WHAT IS BEING ASKED
After finding the line that holds "ring pip: (207, 163)" below, set down that line and the rest through the final one exactly, leaving the pictures out.

Dataset records
= = =

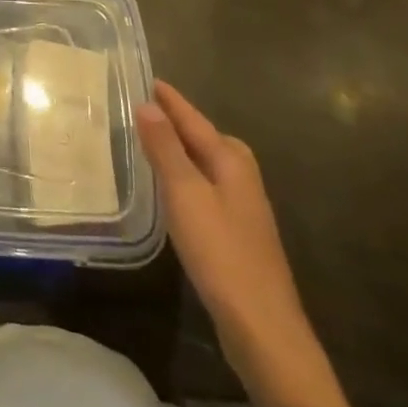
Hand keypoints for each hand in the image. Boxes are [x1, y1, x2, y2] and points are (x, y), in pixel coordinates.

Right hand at [137, 80, 322, 394]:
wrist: (263, 329)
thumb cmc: (221, 253)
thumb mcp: (185, 194)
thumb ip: (166, 148)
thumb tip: (147, 104)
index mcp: (232, 160)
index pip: (194, 119)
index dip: (170, 100)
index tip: (147, 77)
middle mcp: (242, 177)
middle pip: (206, 137)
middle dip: (178, 120)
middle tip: (143, 106)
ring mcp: (242, 207)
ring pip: (207, 163)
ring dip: (180, 149)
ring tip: (149, 139)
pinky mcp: (236, 233)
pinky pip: (205, 186)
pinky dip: (185, 176)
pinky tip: (170, 189)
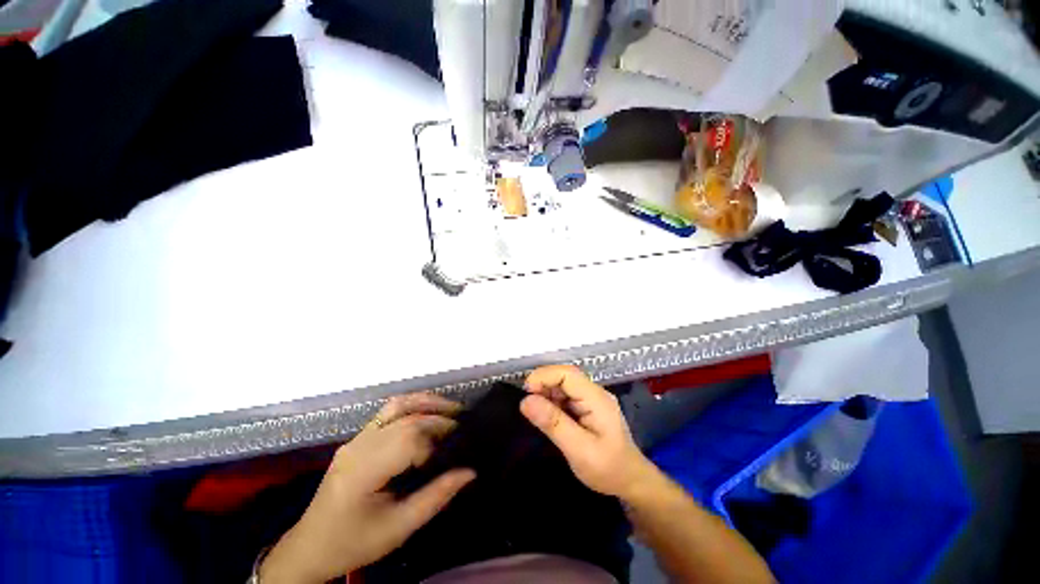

= = =

EXERCISE RESPONSE
ring pip: (207, 163)
ring dip: (180, 149)
ring tip: (149, 139)
pinky mcp: (236, 233)
pinky pip: (205, 186)
pinky dip: (185, 176)
pinky tip: (170, 189)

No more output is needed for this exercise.